## The task
Copy the records exactly, leaving out every picture.

Records contained in a dataset:
┌────────
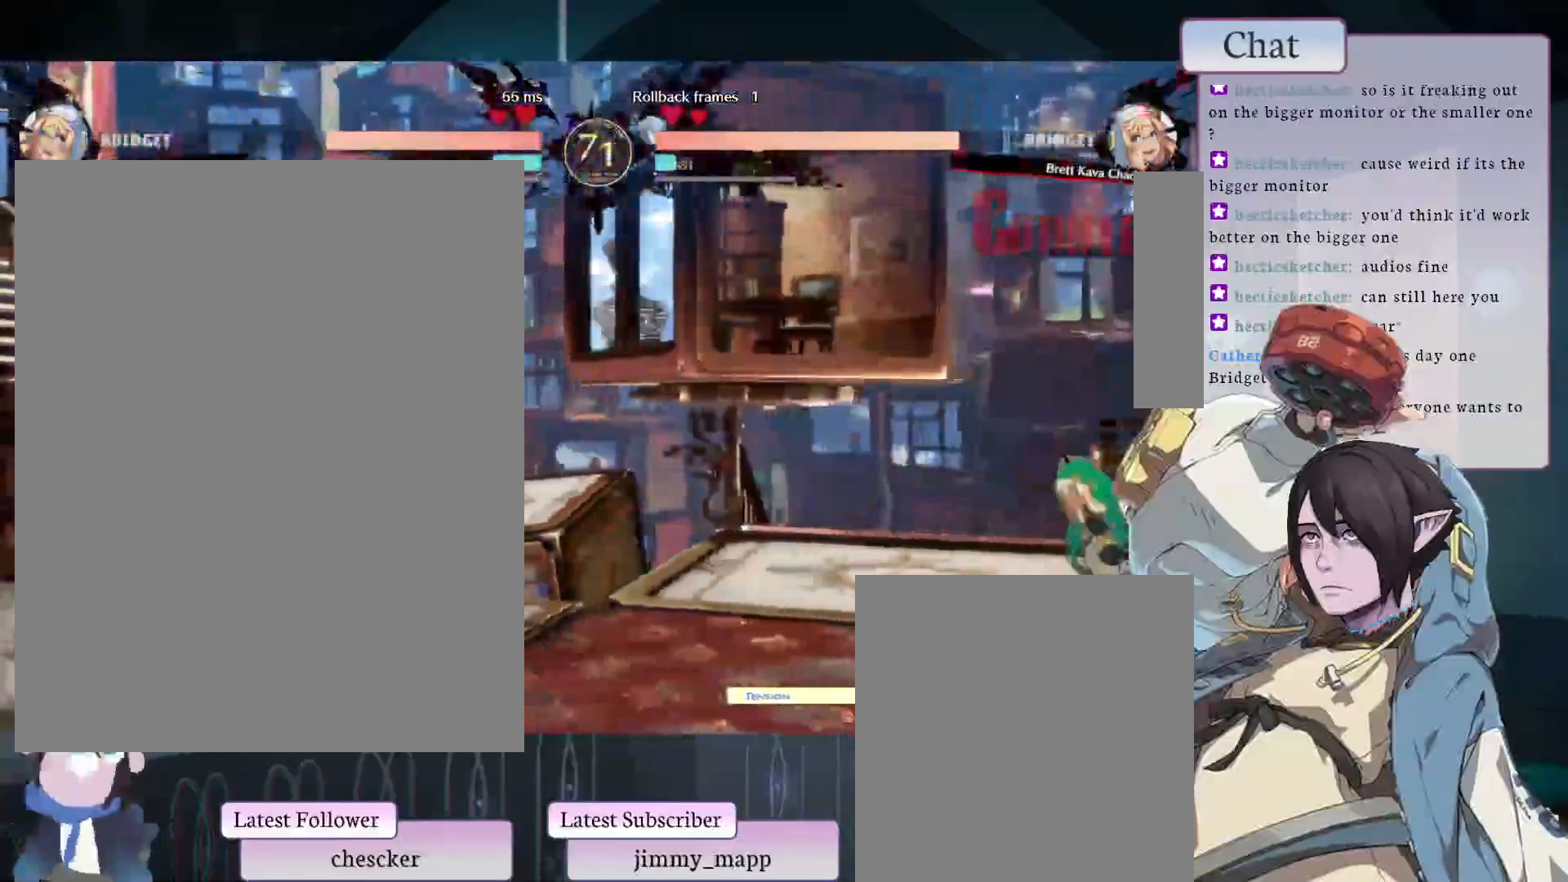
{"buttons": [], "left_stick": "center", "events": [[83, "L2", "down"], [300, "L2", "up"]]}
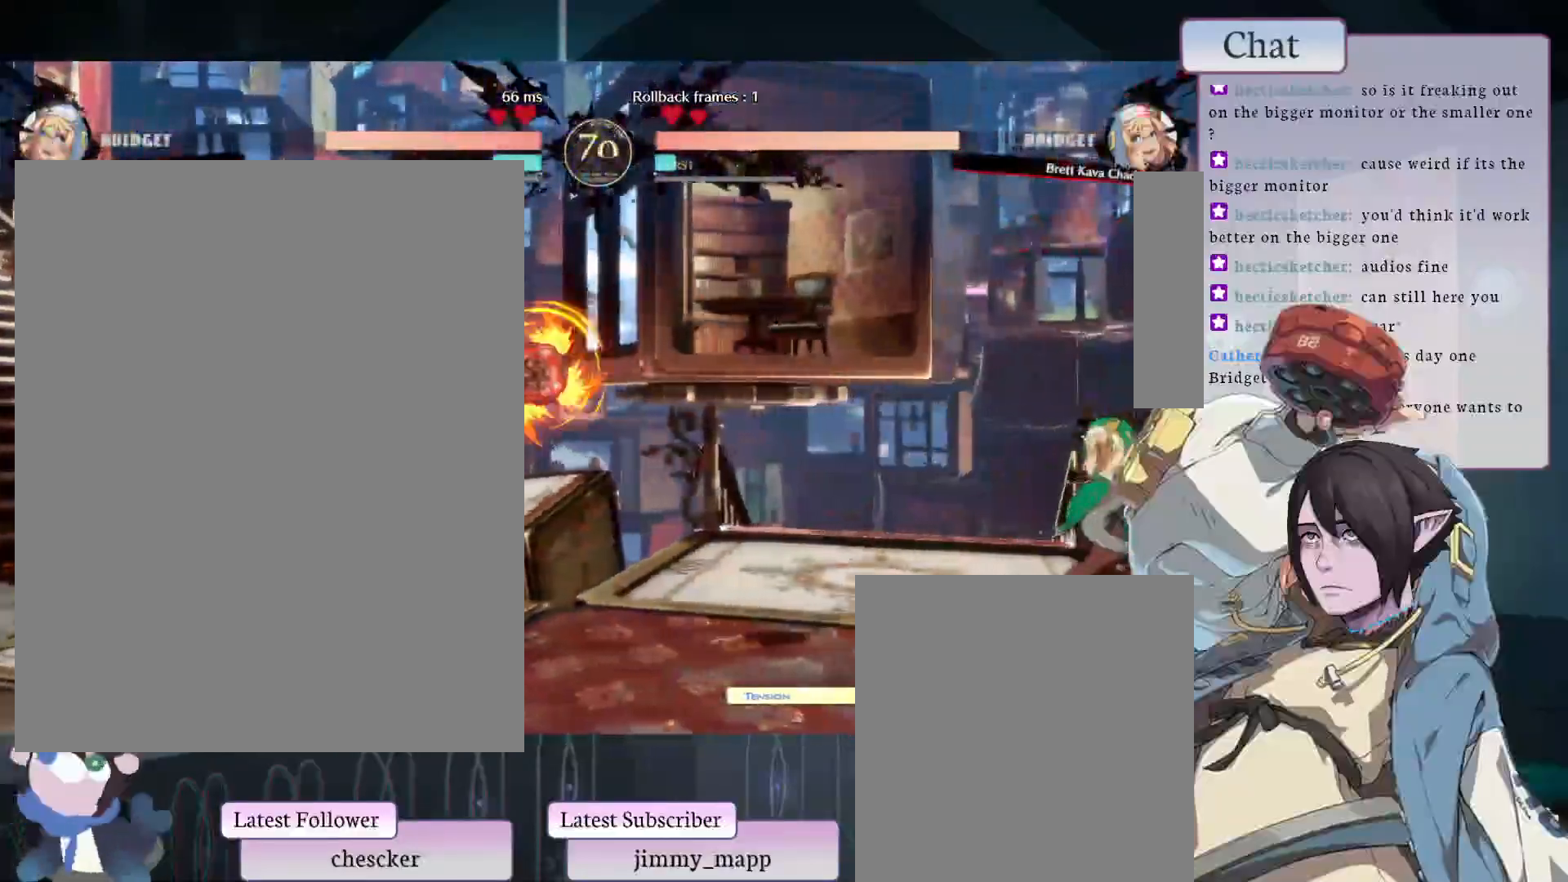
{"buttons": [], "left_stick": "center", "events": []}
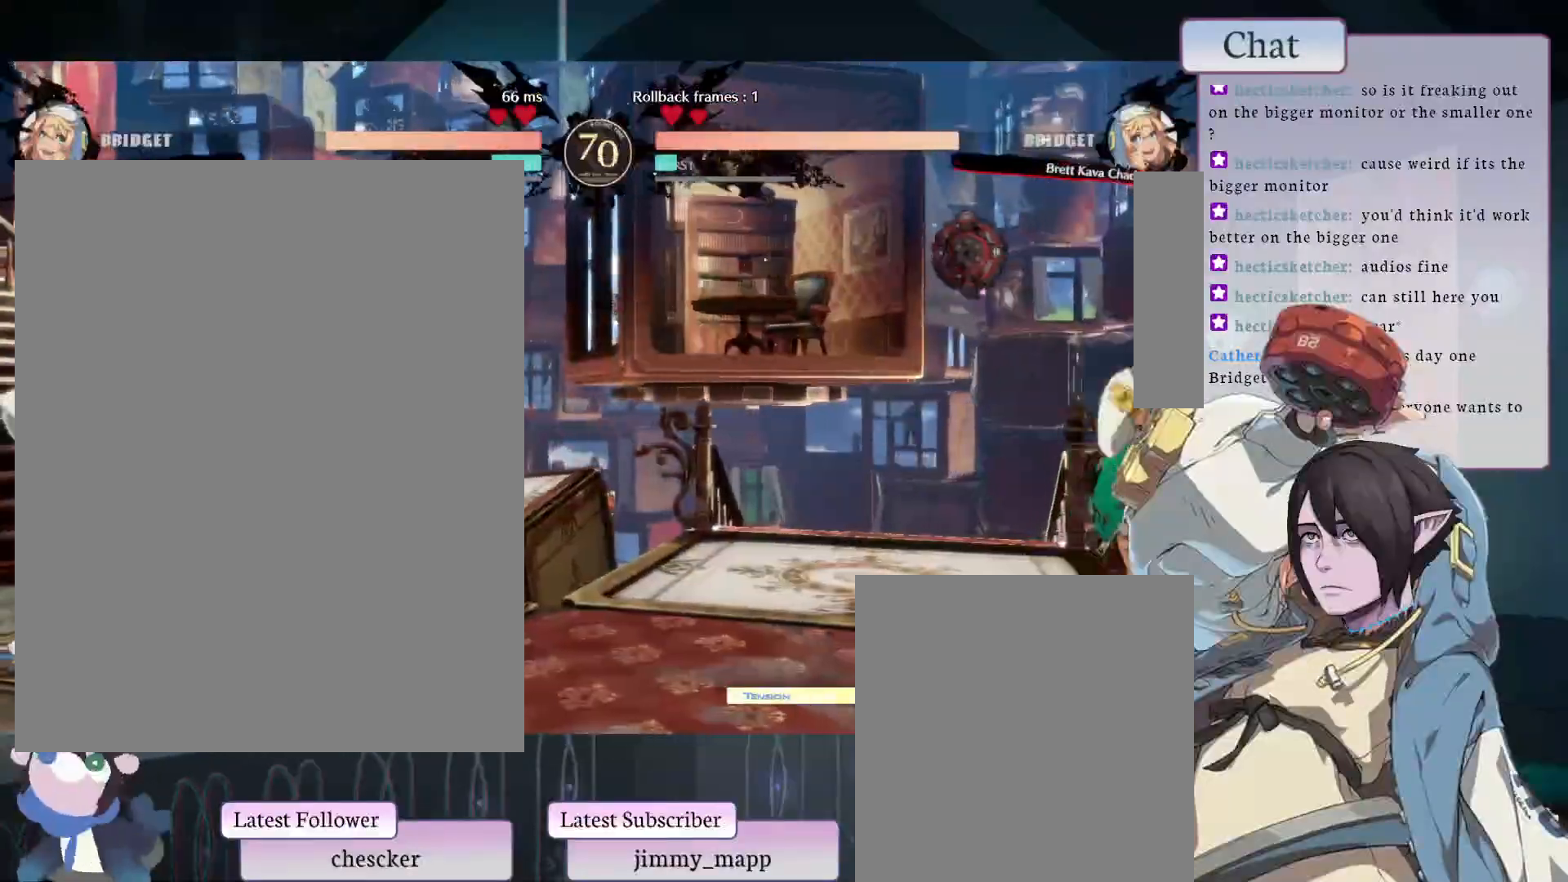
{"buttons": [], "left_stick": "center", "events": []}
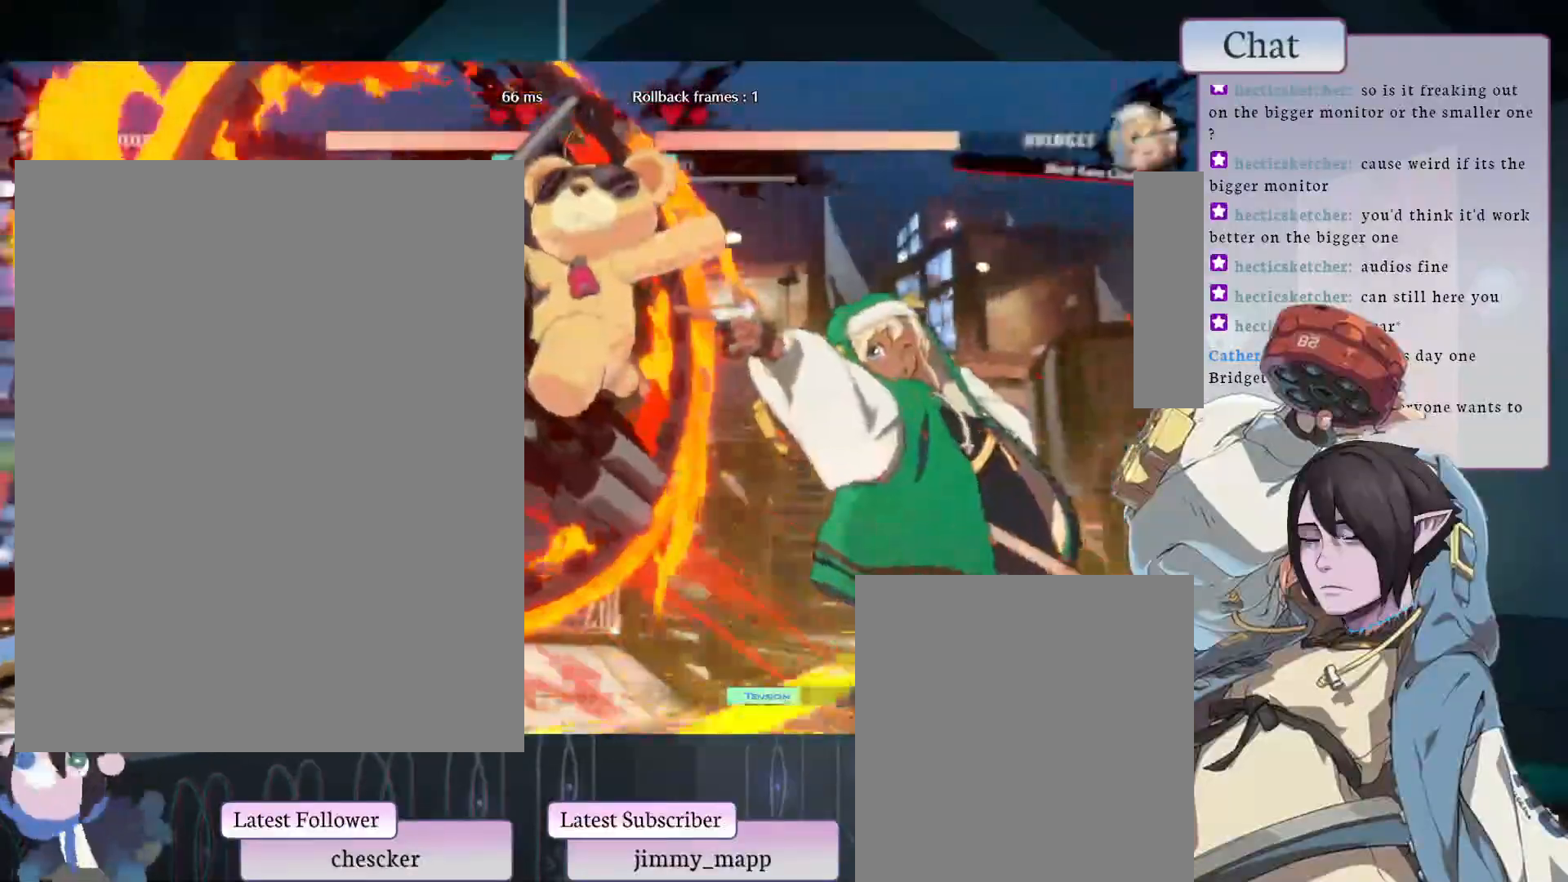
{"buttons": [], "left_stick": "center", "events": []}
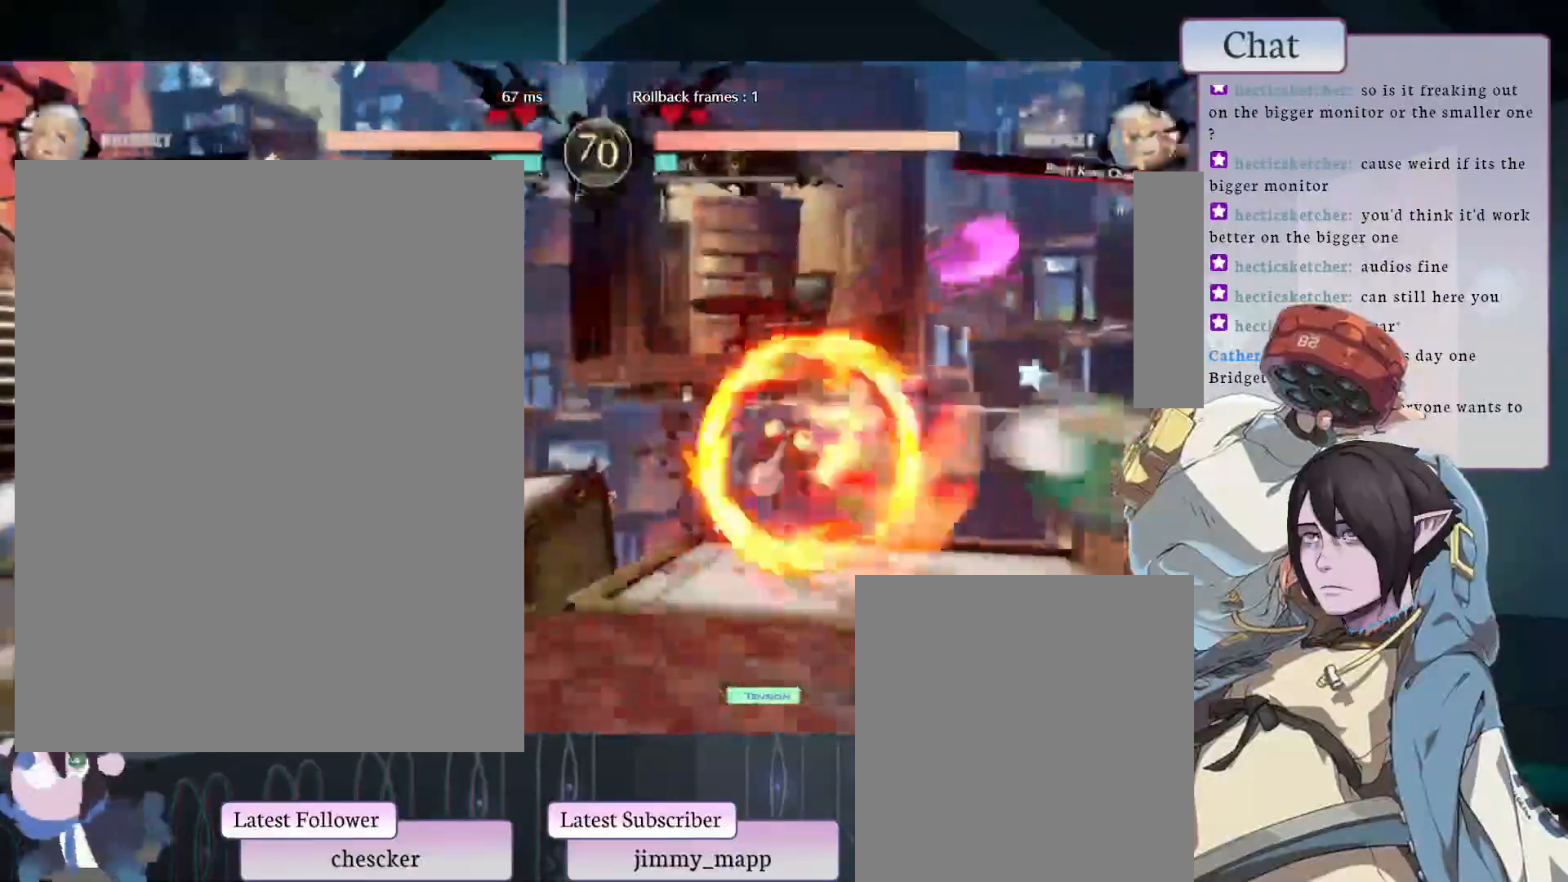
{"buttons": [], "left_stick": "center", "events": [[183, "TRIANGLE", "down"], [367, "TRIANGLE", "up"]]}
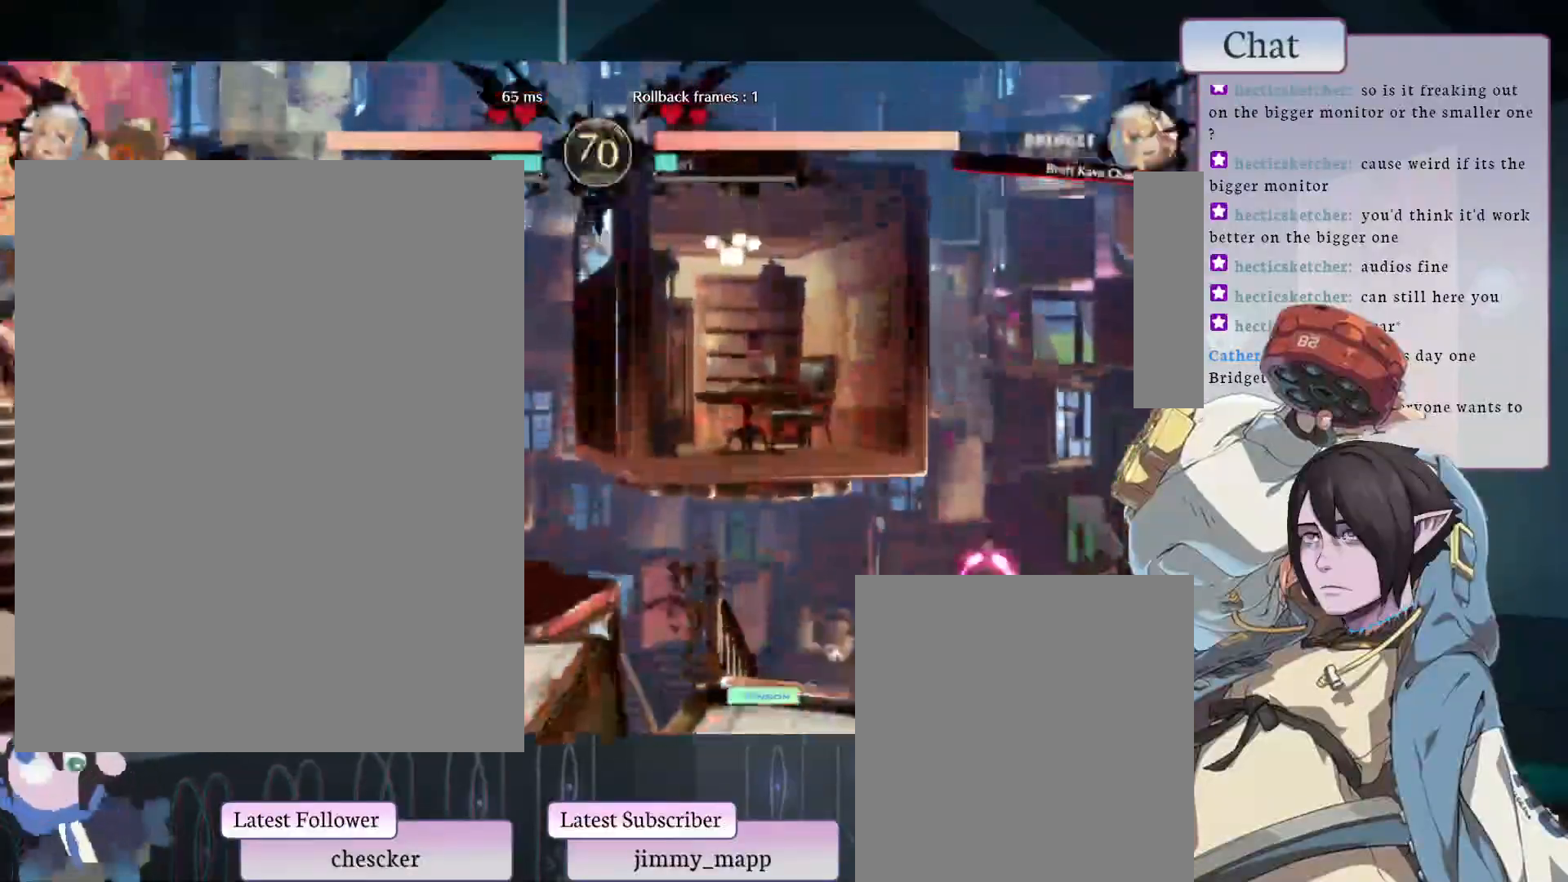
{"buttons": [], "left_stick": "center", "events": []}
└────────
## Answer to this exercise
{"buttons": [], "left_stick": "center", "events": [[83, "L2", "down"], [300, "L2", "up"]]}
{"buttons": [], "left_stick": "center", "events": []}
{"buttons": [], "left_stick": "center", "events": []}
{"buttons": [], "left_stick": "center", "events": []}
{"buttons": [], "left_stick": "center", "events": [[183, "TRIANGLE", "down"], [367, "TRIANGLE", "up"]]}
{"buttons": [], "left_stick": "center", "events": []}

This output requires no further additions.